Classification and Regression capabilities#

A tour of XGBClassifierWrapper and XGBRegressorWrapper applied to two toy-datasets.

The SHAP beeswarm plot provides a clear hierarchy of feature influence on the model’s output, while the scatter dependence plots offer more detailed insights into how each feature impacts the output based on its specific values.
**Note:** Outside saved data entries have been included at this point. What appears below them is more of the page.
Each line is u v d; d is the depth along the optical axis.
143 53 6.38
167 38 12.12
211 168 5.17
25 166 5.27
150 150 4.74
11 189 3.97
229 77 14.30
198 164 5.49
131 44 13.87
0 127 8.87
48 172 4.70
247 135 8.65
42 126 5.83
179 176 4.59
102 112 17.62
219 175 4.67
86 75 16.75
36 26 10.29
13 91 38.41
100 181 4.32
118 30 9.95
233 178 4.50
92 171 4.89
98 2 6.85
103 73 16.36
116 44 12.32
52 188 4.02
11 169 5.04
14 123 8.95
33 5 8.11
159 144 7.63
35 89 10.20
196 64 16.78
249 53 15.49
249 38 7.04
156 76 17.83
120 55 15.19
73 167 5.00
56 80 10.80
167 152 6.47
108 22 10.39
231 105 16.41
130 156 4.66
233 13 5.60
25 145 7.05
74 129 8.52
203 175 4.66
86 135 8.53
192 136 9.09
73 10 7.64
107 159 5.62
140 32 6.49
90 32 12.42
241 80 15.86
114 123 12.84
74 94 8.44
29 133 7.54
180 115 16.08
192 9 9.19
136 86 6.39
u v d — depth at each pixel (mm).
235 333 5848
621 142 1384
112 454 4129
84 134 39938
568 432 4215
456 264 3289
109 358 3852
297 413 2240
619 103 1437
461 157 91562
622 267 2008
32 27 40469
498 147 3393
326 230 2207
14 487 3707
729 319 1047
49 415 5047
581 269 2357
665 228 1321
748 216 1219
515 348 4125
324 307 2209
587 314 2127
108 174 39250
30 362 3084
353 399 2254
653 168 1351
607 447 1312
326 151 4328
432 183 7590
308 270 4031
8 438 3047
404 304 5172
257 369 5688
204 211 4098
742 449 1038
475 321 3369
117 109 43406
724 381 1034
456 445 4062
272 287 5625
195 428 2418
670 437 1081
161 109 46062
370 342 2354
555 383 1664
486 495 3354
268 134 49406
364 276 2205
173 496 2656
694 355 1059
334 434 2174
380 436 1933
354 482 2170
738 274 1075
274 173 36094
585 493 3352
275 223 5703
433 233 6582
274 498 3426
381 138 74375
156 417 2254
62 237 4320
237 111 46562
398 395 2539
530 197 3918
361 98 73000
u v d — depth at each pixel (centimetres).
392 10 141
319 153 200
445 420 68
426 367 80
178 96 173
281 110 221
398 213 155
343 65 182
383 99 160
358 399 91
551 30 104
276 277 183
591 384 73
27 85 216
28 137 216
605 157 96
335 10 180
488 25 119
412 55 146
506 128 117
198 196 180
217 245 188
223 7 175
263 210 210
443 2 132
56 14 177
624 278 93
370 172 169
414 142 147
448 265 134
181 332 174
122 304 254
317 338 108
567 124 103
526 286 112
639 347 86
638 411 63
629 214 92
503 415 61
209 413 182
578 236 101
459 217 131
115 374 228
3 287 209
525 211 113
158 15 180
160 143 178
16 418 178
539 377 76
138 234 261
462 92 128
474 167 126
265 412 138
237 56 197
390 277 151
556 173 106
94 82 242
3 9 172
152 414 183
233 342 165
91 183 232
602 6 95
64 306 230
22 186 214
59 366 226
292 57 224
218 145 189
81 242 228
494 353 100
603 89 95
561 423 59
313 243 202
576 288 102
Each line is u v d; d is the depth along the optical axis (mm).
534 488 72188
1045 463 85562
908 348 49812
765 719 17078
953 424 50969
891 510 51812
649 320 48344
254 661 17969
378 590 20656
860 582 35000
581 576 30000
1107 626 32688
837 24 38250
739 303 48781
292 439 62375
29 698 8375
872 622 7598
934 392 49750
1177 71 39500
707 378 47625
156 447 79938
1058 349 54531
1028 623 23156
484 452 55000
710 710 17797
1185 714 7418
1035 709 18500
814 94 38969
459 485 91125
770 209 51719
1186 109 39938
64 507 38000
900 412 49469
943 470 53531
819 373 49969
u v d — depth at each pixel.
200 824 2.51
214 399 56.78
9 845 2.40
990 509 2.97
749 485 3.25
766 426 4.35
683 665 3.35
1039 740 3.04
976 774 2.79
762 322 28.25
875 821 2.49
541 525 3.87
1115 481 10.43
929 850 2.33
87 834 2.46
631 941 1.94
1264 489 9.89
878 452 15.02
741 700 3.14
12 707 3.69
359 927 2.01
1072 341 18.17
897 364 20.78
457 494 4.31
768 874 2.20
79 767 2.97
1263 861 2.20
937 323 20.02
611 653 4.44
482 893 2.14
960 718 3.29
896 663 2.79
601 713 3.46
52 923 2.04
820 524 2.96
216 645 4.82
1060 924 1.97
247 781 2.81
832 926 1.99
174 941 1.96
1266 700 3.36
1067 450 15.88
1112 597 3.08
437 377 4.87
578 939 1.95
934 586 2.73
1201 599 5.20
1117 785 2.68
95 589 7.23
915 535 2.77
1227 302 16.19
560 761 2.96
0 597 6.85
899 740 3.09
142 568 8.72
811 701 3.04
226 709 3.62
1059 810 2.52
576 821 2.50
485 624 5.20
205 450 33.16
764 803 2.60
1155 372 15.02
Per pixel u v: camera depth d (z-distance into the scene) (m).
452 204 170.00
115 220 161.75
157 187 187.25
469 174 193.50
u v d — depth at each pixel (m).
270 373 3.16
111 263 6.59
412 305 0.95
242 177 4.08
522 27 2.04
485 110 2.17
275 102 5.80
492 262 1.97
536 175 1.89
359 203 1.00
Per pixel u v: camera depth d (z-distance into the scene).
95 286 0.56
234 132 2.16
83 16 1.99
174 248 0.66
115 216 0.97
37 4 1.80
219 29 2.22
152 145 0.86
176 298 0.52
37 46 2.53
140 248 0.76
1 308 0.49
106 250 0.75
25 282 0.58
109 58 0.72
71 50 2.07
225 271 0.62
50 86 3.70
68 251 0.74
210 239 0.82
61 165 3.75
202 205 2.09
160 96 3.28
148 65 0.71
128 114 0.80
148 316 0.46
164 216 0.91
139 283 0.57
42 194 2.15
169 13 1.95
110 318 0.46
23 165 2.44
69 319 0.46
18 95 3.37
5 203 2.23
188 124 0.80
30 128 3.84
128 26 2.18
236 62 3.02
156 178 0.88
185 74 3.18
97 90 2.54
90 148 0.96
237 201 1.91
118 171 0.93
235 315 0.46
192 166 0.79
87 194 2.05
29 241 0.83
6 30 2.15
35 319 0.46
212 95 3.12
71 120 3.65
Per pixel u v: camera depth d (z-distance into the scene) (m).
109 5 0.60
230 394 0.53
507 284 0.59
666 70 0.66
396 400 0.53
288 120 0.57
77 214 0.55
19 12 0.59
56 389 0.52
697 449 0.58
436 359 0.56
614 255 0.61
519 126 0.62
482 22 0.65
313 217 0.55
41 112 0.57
This is particularly useful for understanding how different feature values push the regression output higher or lower, or, in the case of classification, how they shift the probability toward 1 or 0. The scatter dependence plot is valuable because it reveals whether the feature’s influence is monotonic, highly non-linear, or otherwise complex, offering a deeper understanding of the model’s behavior.

1. Regression#

[1]:

from apyxl import XGBRegressorWrapper
from sklearn.datasets import fetch_california_housing

X, y = fetch_california_housing(as_frame=True, return_X_y=True)

X.shape, y.shape

[1]:

((20640, 8), (20640,))

[2]:

model = XGBRegressorWrapper().fit(X, y)
# defaults to r2 score
model.best_score

[2]:

0.6763188479029362

Plot methods can handle internally the computation of the SHAP values:

[3]:

model.beeswarm(X=X.sample(2_500))

[4]:

model.scatter(X=X.sample(2_500), feature='Latitude')

2. Classification#

[5]:

from apyxl import XGBClassifierWrapper
from sklearn.datasets import fetch_covtype

X, y = fetch_covtype(as_frame=True, return_X_y=True)
y -= 1
y.unique()

[5]:

array([4, 1, 0, 6, 2, 5, 3])

[6]:

X.shape, y.shape

[6]:

((581012, 54), (581012,))

To speed up the process, Bayesian hyperparameter optimization can be performed on a subset of the dataset. The model is then fitted on the entire dataset using the optimized hyperparameters.

[7]:

model = XGBClassifierWrapper().fit(X, y, n=25_000)
# defaults to Matthews correlation coefficient
model.best_score

[7]:

0.6265663069010666

Computing SHAP values can be resource-intensive, so it’s advisable to calculate them once for multiple future uses, especially in multiclass classification scenarios where the cost is even higher compared to binary classification (shap values shape equals (n_samples, n_features, n_classes))

[8]:

shap_values = model.compute_shap_values(X.sample(1_000))
shap_values.shape

[8]:

(1000, 54, 7)

The output argument selects the shap values associated to the desired class:

[9]:

model.beeswarm(shap_values=shap_values, output=2, max_display=15)

[10]:

model.scatter(shap_values=shap_values, output=2, feature='Elevation')

[11]:

model.scatter(shap_values=shap_values, output=2, feature='Wilderness_Area_0')